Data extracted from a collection
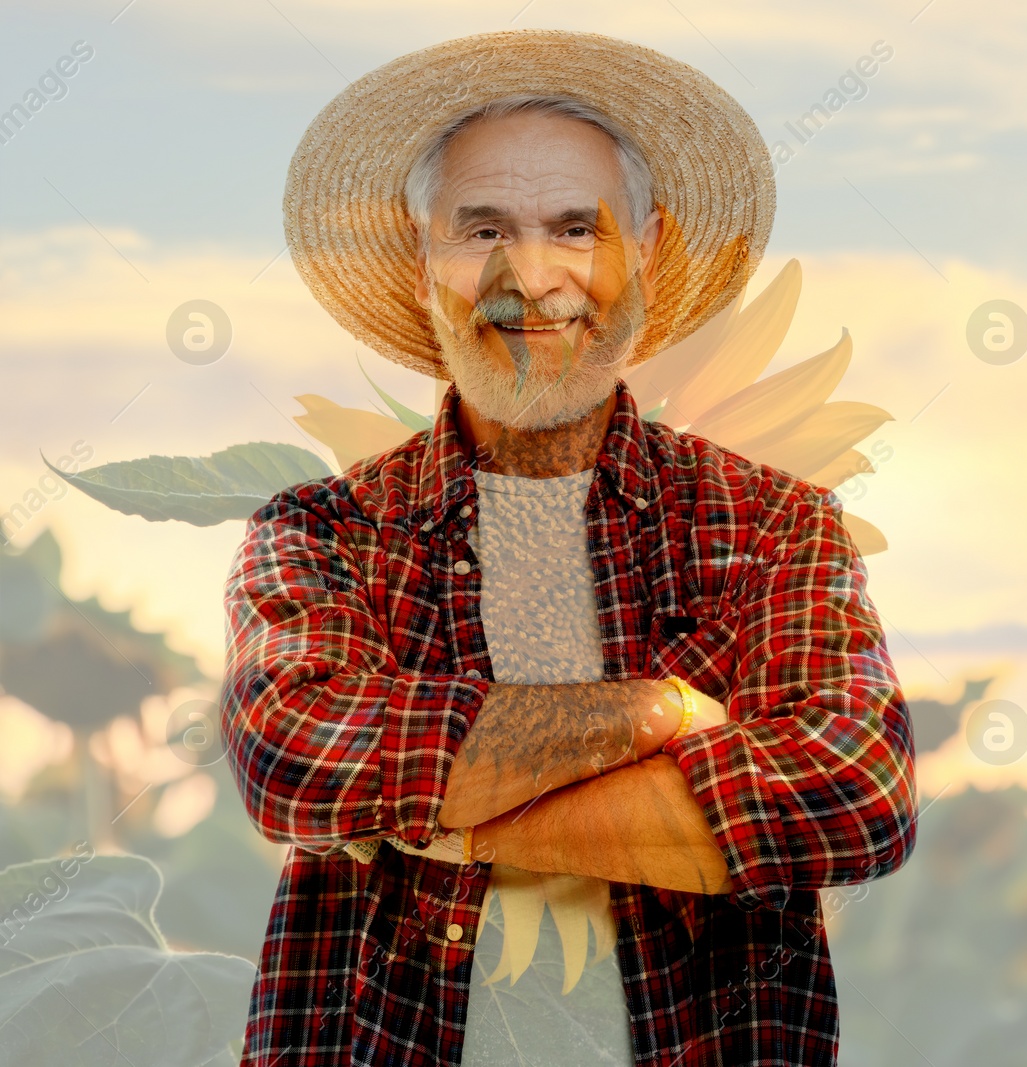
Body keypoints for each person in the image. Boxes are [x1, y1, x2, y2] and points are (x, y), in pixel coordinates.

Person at [219, 28, 917, 1067]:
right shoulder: (321, 530)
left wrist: (444, 814)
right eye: (482, 227)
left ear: (651, 251)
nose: (530, 274)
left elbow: (852, 791)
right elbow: (295, 753)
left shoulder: (775, 525)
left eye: (574, 228)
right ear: (423, 268)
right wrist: (660, 711)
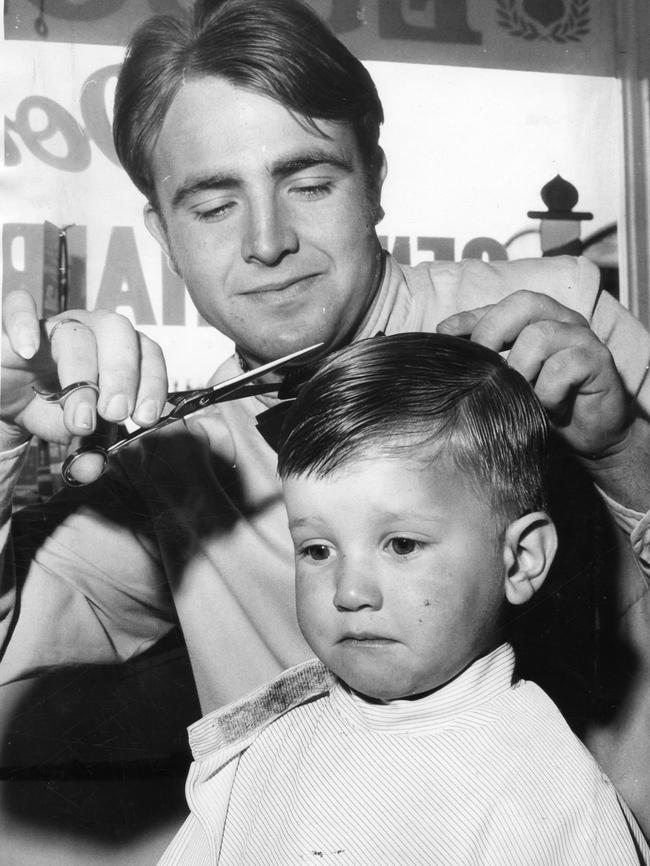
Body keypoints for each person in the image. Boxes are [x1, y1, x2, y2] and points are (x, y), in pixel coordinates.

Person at [2, 0, 650, 836]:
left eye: (308, 182)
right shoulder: (169, 462)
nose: (268, 241)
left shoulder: (557, 323)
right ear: (161, 233)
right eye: (213, 206)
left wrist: (622, 454)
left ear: (375, 180)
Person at [158, 332, 650, 865]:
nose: (348, 592)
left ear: (520, 559)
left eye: (401, 544)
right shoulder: (262, 748)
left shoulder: (549, 796)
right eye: (318, 549)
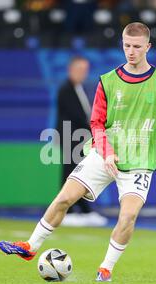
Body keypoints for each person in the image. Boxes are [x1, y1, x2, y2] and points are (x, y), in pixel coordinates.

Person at [0, 22, 156, 281]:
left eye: (137, 47)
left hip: (139, 162)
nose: (131, 51)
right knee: (63, 199)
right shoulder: (108, 81)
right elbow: (96, 123)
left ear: (148, 47)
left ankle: (105, 269)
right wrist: (107, 151)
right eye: (127, 45)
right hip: (104, 155)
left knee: (128, 216)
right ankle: (30, 247)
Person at [56, 56, 108, 227]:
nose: (83, 73)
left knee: (80, 172)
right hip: (71, 136)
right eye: (80, 69)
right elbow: (76, 116)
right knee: (70, 172)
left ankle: (84, 210)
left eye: (85, 70)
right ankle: (68, 211)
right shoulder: (66, 89)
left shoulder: (80, 88)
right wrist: (93, 126)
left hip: (80, 137)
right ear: (71, 70)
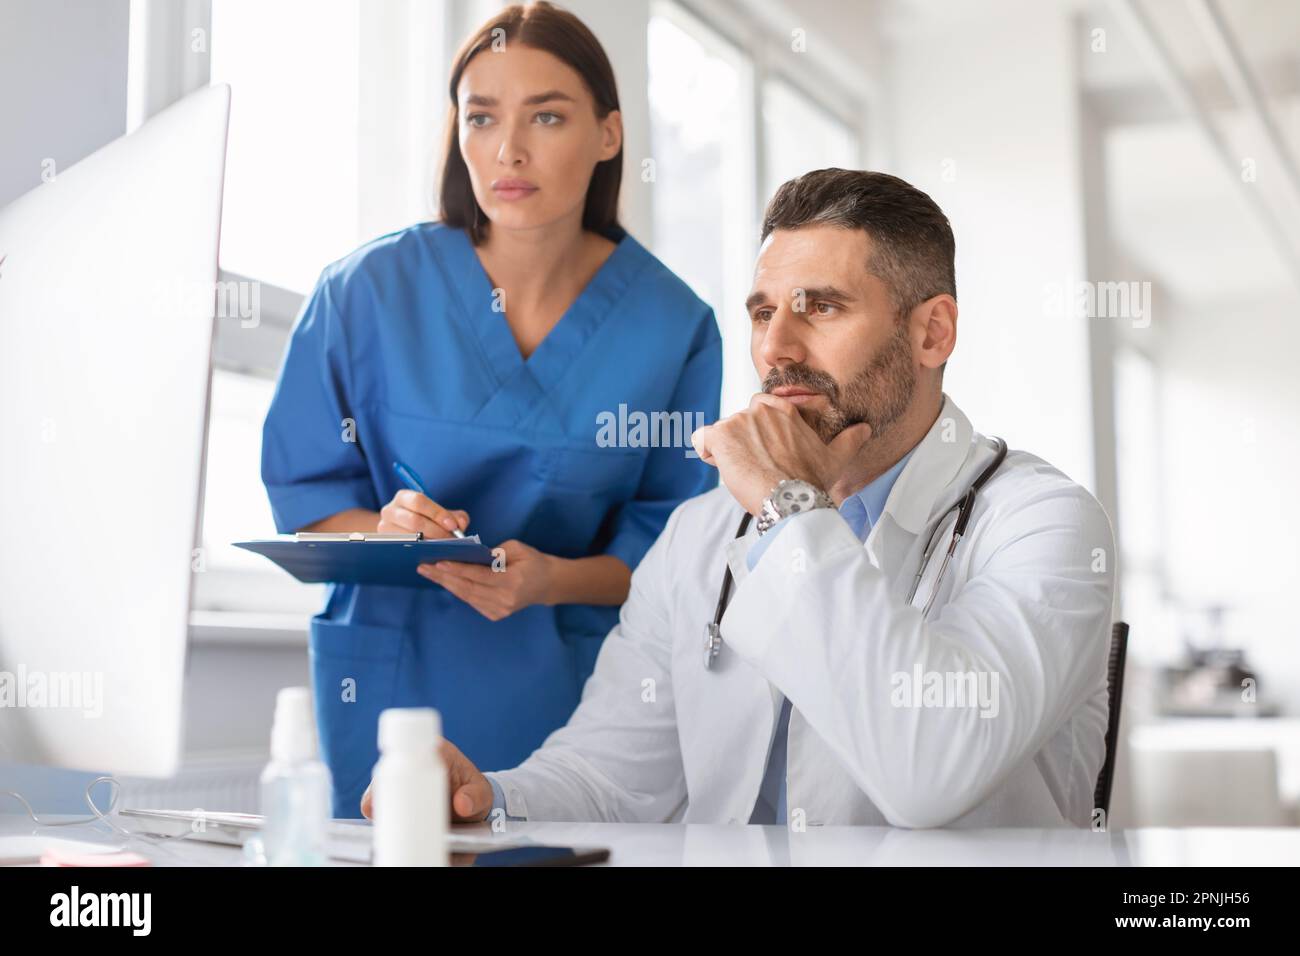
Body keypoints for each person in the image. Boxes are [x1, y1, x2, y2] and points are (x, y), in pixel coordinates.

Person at [361, 168, 1117, 829]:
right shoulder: (701, 532)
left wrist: (791, 508)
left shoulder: (1040, 524)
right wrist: (485, 799)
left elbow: (929, 774)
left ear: (932, 333)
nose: (775, 348)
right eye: (762, 312)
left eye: (820, 307)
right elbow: (612, 780)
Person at [262, 2, 721, 817]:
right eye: (482, 117)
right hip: (389, 684)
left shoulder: (674, 328)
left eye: (547, 115)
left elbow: (669, 555)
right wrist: (385, 528)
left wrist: (548, 582)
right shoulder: (363, 293)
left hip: (574, 694)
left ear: (610, 134)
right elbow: (307, 503)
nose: (509, 149)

* **Exercise requirements**: Write out, word for word, the lines from the start of the data through the one holding "right elbow: (295, 753)". Omit pictures.

* **Reply to the exercise**:
Body keypoints for each person in the image. Boxes are [x1, y1, x2, y2] and points are (x, y), in pixel coordinates.

Person at [219, 28, 917, 1067]:
right shoulder: (321, 530)
left wrist: (444, 814)
right eye: (482, 227)
left ear: (651, 251)
nose: (530, 274)
left elbow: (852, 791)
right elbow: (295, 753)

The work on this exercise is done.